Full article here (nasa.gov).
This is something that I've been thinking for a while now, ever since Mike Brown at Caltech started coming out with his data on dwarf planets in our own solar system. We have already observed hundreds of potential dwarf planets there, and given the difficulty of making such observations and the fact that the volume of the space we're talking about there is so huge then there may very well be thousands of such planets, many of them Mars-sized or even larger.
Thing is, at such huge distances from the sun the orbits of those planets are only very loosely coupled to our star. Even here in the inner system there is ample evidence that the orbits of even Jupiter, the largest planet, have been disturbed at some point(s) in the solar system's history.
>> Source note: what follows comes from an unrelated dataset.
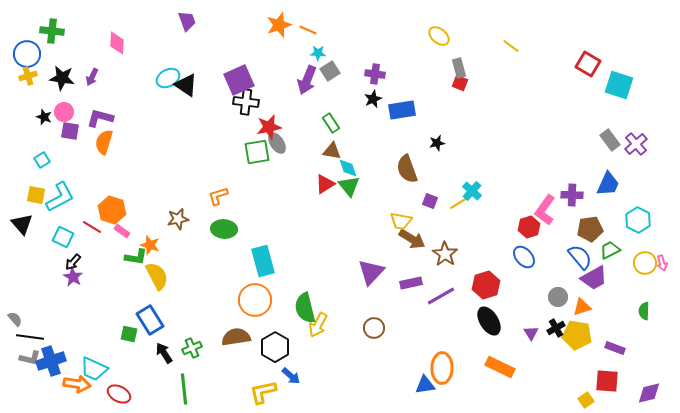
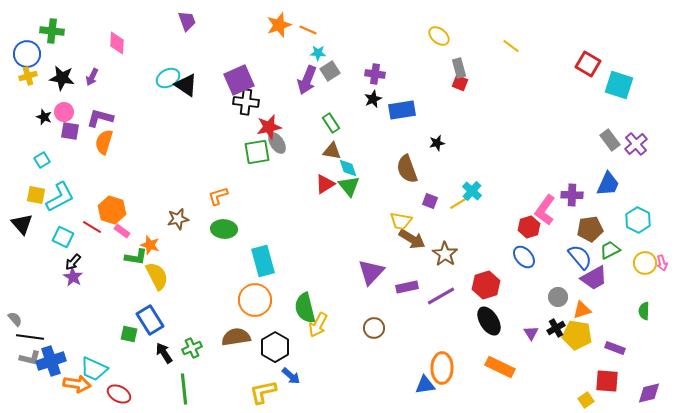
purple rectangle at (411, 283): moved 4 px left, 4 px down
orange triangle at (582, 307): moved 3 px down
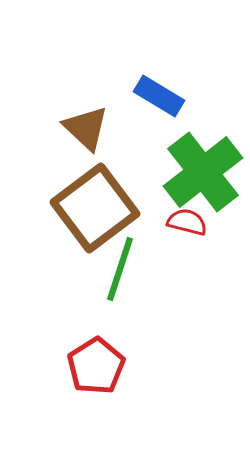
It would not take very much of a disturbance to knock planets both 100s of times smaller and further from the sun than Jupiter loose entirely and turn them into rogues. Over the billions of years our solar system has wandered the galaxy there must have been many opportunities for such disruptions. It may even be that -most- of the planetary real estate in space is not in orbit around a star.
It will be very interesting to see what Roman comes up with. Before Kepler we only knew of a few extrasolar planets. Kepler found thousands more, but its search method could only find planets orbiting stars. (And even then it was biased towards very large planets.) Roman gives us a whole new method for finding extrasolar planets. I can hardly wait to see what it can tell us.